Low budget: Suzuki sells the Kizashi on price, starting at $18,999 for a front-wheel-drive version with a stick.

Unfortunately, sometimes you get what you pay for. I found the interior materials cheap and not very inviting. The seat was stiff and the dashboard materials didn't say, "Oh, caress me." Not that I'm forever rubbing my hands along dashboards ... but still.

Inside: The dashboard pod is a more traditional version of the Hyundai swoop.

Outside: The exterior design coupled with the name really inspired the Grandma's cabbage analogy. It looks very blobby and uninspired, like a Korean car from about three generations back.

Performance: The engine made noises as if it really wanted to snap some necks, but the CVT just seemed to sap all its power away. The power curve never seemed to match what I needed; the tachometer would jump from 3,000 to 5,000 r.p.m.s with just a tiny flick of the accelerator, or dip suddenly back to 2,000 by letting off just a bit.

Perhaps a manual version offers enthusiasts more excitement.
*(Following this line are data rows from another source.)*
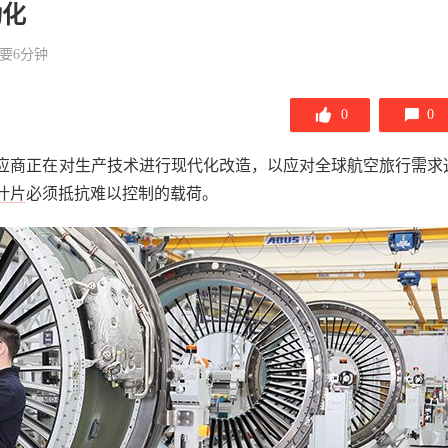
动化
要6分钟
0
0
应商正在对生产技术进行现代化改造，以应对全球航空旅行需求
叶片
必须抵抗难以控制的载荷。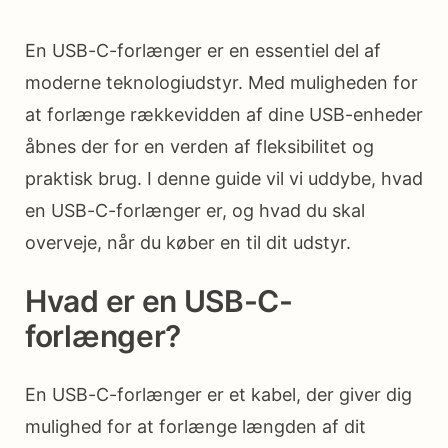
En USB-C-forlænger er en essentiel del af
moderne teknologiudstyr. Med muligheden for
at forlænge rækkevidden af dine USB-enheder
åbnes der for en verden af fleksibilitet og
praktisk brug. I denne guide vil vi uddybe, hvad
en USB-C-forlænger er, og hvad du skal
overveje, når du køber en til dit udstyr.
Hvad er en USB-C-
forlænger?
En USB-C-forlænger er et kabel, der giver dig
mulighed for at forlænge længden af dit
Shifty: Drivers get a choice of paddle shifters and a console shifter, but I found neither offered a lot of feedback. Six gears are available, and drivers with more patience for CVTs may find this works just fine.

Friends and stuff: The rear legroom is generous, and the rear seat is comfortable overall.

The seat folds down to allow items to pass through from the trunk, but the hole is small even by average sedan standards. The trunk offers plenty of room, though.

A cellphone slot with a door in front of the shifter is nicely sized and placed, though.

Night shift: The doors automatically lock when you start moving. Unfortunately, I could find no way to make them automatically unlock when I parked. Considering the locks don't light up and are not in a convenient place, getting out at night seemed more challenging than necessary.

Fuel economy: 27 m.p.g. in a mix of city and highway driving, which is not bad for a sports all-wheel drive.

Where it's built: Sagara, Japan.

How it's built: Though the Kizashi is new, Consumer Reports gives the Suzuki SX4 good ratings as a used car and for most major mechanical components, though it does fall short on body integrity and interior parts.

In the end: The Kizashi recipe offers some flavor, but it's certainly not for all palates.